There isnt anything worth losing my peace over.  I will now do whatever it is I can to hold onto it.  In the end (among other things) God in Heaven is truly in charge, completely sovereign, securely on His throne, unchanging, long-suffering, merciful and full of love.  So He says to bring everything to Him in prayer.  He doesnt say if you worry and obsess over it enough I will hear you.  It is not that complicated is it?

Philippians 4:6-7 - Do not be anxious about anything, but in every situation, by prayer and petition, with thanksgiving, present your requests to God. And the peace of God, which transcends all understanding, will guard your hearts and your minds in Christ Jesus.

In other words, thank Him and talk to Him and then, “Sit back and watch the show!”  And peace will follow.  Im 54 years old, it took me a long time to get here but Thank God for His patience.  I suggest you take the advice He gave me and see how it works out for you. 

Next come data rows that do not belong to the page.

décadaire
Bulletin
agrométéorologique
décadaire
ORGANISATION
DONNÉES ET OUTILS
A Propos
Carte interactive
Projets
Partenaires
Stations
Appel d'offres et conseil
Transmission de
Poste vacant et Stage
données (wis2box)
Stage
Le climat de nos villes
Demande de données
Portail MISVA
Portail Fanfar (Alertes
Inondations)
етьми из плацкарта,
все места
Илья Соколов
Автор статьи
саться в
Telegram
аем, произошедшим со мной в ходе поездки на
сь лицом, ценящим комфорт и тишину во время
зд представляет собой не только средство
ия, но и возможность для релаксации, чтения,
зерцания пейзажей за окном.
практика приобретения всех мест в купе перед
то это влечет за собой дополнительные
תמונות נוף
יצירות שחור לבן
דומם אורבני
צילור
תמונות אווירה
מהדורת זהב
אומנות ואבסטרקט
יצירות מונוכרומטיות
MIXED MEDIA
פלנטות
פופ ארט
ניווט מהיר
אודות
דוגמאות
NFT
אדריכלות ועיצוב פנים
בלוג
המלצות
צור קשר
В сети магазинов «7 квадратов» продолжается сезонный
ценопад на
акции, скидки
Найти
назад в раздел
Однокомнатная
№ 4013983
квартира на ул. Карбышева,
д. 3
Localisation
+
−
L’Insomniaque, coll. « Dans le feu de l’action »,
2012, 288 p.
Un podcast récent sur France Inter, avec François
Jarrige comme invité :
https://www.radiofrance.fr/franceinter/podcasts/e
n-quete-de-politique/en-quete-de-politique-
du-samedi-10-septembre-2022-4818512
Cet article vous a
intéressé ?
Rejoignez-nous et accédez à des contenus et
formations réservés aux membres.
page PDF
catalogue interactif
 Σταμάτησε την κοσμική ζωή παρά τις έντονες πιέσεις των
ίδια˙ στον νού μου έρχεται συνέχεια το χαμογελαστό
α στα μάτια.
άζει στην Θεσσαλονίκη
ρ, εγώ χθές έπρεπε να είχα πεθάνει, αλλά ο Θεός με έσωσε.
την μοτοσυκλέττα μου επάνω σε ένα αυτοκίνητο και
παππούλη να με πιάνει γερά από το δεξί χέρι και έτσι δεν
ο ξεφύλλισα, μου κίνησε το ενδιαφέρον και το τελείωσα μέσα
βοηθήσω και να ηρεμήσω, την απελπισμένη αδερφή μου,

 I would love to hear your comments.

Election - And the Rapture Connection

This is a bit of post-election news.  When I watched the election results being shown in real time I was amused a bit by the bewilderment on the faces of the teams reporting the results.  It was like they NEVER saw it coming.  They were legitimately blindsided and in complete shock. If you have read any of my articles before you know I am in the group of Evangelicals the news media said came out to vote, and we did so in numbers they never expected.  
God changed the election or at least made our voice heard.  But this is not a political blog.  This is an observation that I find sad and disturbing.  The rapture will come, make no argument against it.  The Christians will be taken home to Heaven.  And just like the bewilderment on the faces of the newscasters millions upon millions of people will have the same reaction.  Where did the people go?  Where did the babies go?   Please don’t be one of them in utter confusion. Come to Christ now.  Go get Godly counsel, open your Bibles, please don’t be left behind.  Jesus IS coming to take His people home.  Please open your eyes and hearts and see what He has been trying to tell you.  
My job, well, is to be about my Father’s business and in this case to wake you up.  So please take it from someone whose life He restored.  Get on your knees and ask Him to reveal Himself to you.  He’s just waiting for you.
Revelation 3:20 says, “Here I am! I stand at the door and knock. If anyone hears my voice and opens the door, I will come in and eat with that person, and they with me.”